WNBA commissioner Cathy Engelbert said the league is pushing to finish collective bargaining talks “as quickly as we can,” then predicted the final agreement will be “historic,” according to a wire report early Monday. The comments came after negotiations stretched into the early hours in New York.
The league and WNBPA began a marathon session Sunday afternoon and went until around 3 a.m. ET Monday, the report said. Both sides planned to meet again later Monday as the talks rolled forward.
Engelbert said she does not know whether the delay will affect the 2026 season start, yet she pointed to the late-night hours as a sign both sides want to close the deal. Meanwhile, the league’s calendar keeps creeping closer.
Vegas timing matters
In Las Vegas, the labor standoff lands in the middle of a business boom. The Aces have set the league’s standard on the floor and their ticket demand has followed.
In a Jan. 21 team release tied to the 2026 schedule, the Aces said regular-season ticket memberships sold out for the third straight year, and the team said a limited number of tickets will be available later. Because of that sellout, the season membership pipeline is tight again even as other inventory can still surface through single-game releases and resale.
Resale inventory is already moving
On top of that, seats for the home opener are already on the secondary market. Resale listings for Phoenix Mercury at Las Vegas Aces on Saturday, May 9 at 12:30 p.m. at T-Mobile Arena show how fast demand has moved once the schedule hit.
After the opener, Las Vegas heads out for a four-game road swing, then returns home to face Los Angeles on May 21 at Michelob ULTRA Arena. The team said it expects that game to mark the Aces’ 50th straight sellout at “The House.”
So, the picture is clear: memberships are gone, resale is moving and the league is still negotiating the rules that shape pay and benefits. Because of that, the business side and the labor side are now moving on the same clock.
What is holding up a deal
Revenue sharing and housing remain the biggest issues, and WNBPA president Nneka Ogwumike has said players want both at the center of the next contract.

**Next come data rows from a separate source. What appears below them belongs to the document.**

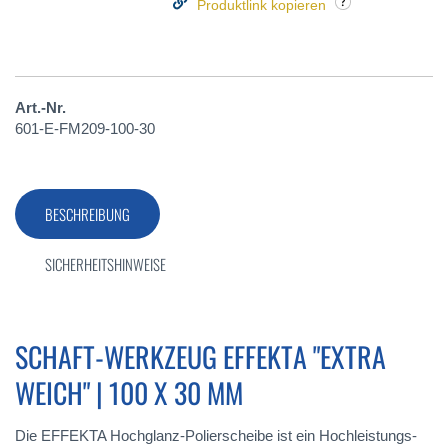
Produktlink kopieren
Art.-Nr.
601-E-FM209-100-30
BESCHREIBUNG
SICHERHEITSHINWEISE
SCHAFT-WERKZEUG EFFEKTA "EXTRA
WEICH" | 100 X 30 MM
Die EFFEKTA Hochglanz-Polierscheibe ist ein Hochleistungs-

Engelbert has called the talks complex, and she has pointed to major system and structure questions that negotiators still must resolve.
The league extended its deadline to March 10 to avoid losing regular-season games, but the sides missed it. Even so, they have kept the daily push going, and the overnight sessions show the urgency.
The calendar pressure is real
Key dates are close: the 2026 WNBA Draft is set for April 13, training camps open April 19 and the regular season begins May 8. With those markers near, Las Vegas stays near the front of the line because the Aces remain a flagship ticket in a growth market.
In other words, the crowds are here and the demand is moving. Now the league and union must land the agreement that defines what comes next.